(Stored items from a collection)
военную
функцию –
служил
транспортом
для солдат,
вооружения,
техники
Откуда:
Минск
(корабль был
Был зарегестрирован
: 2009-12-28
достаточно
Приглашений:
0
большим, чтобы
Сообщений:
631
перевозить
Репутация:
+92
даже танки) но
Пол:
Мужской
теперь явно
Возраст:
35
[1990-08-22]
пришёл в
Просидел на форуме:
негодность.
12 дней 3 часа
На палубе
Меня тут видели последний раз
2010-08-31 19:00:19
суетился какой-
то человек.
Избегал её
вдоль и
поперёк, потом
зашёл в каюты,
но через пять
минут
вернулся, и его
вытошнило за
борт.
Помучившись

### [Exercise brief]
Transcribe the records exactly as they appear.

### [Your response]
военную
функцию –
служил
транспортом
для солдат,
вооружения,
техники
Откуда:
Минск
(корабль был
Был зарегестрирован
: 2009-12-28
достаточно
Приглашений:
0
большим, чтобы
Сообщений:
631
перевозить
Репутация:
+92
даже танки) но
Пол:
Мужской
теперь явно
Возраст:
35
[1990-08-22]
пришёл в
Просидел на форуме:
негодность.
12 дней 3 часа
На палубе
Меня тут видели последний раз
2010-08-31 19:00:19
суетился какой-
то человек.
Избегал её
вдоль и
поперёк, потом
зашёл в каюты,
но через пять
минут
вернулся, и его
вытошнило за
борт.
Помучившись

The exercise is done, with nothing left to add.